Records for the exercise
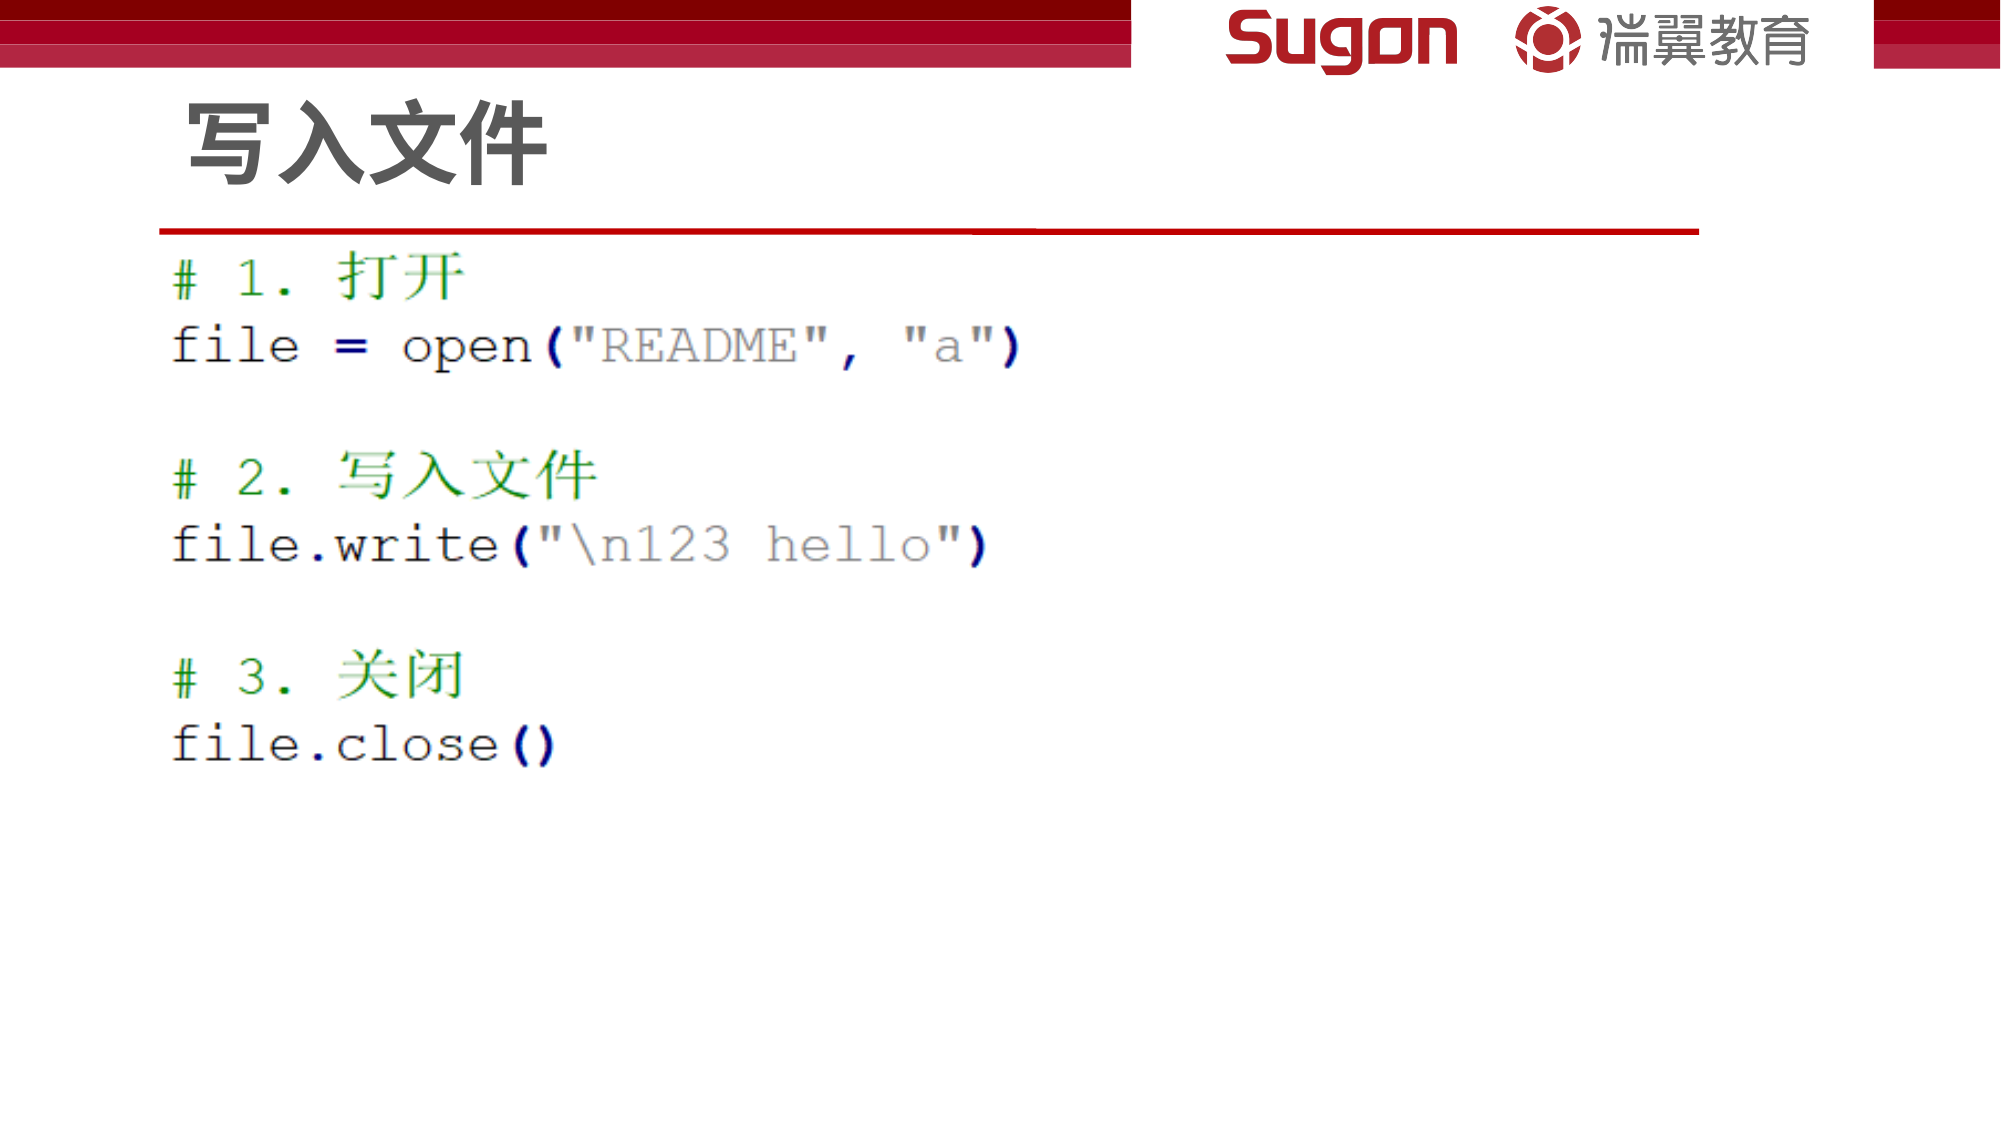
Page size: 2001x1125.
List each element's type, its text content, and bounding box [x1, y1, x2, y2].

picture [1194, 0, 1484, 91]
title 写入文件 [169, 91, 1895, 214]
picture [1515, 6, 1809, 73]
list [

Task to carry out
A faithful copy of each entry is required, and no picture may be carried into it.

Written reply
Page size: 2001x1125.
List each element's type, its text content, and bounding box [x1, y1, x2, y2].

picture [1194, 0, 1484, 91]
title 写入文件 [169, 91, 1895, 214]
picture [1515, 6, 1809, 73]
list [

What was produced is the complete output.